Geekbench 6 takes it too far in the other direction, because it assumes that the computer is doing only one thing at a time. That may be adequate for consumer devices, but it doesn't really reflect the way higher-end computers are often used.
A better benchmark would run a few copies of the multi-core benchmark in parallel, and perhaps also do the subtasks in different order in each copy. Then it would report the sum of multi-core scores as the true multi-core score.
If we think about it, GB6 is designed for multiple threads to co-operate and finish a common task. If a CPU architecture does well using GB6, does it follow that the same CPU architecture will do just as well completing multiple un-related tasks?

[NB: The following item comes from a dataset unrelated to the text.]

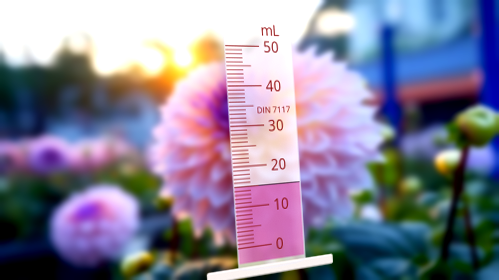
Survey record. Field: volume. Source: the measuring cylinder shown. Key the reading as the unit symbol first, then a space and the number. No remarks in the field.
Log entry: mL 15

For massively parallel work-load that does not relate to one another, my understanding is that it is a main function of how fast the CPU can get at and process memory, how many useful threads can be in-flight at once, and how good the CPU IPC is. Apple's SoC main advantage is that it has larger pipe to main memory, the higher you go (M, M Pro, M Max, M Ultra), the pipe gets increasingly larger.
The main dis-advantage is that Apple's CPU core runs at much lower frequencies compared to the CPU's that it's being compared against. The positive is that single thread GB6 benchmarks from the M3 show that even running at a 2GHz deficit it trades blows with those it's being compared to.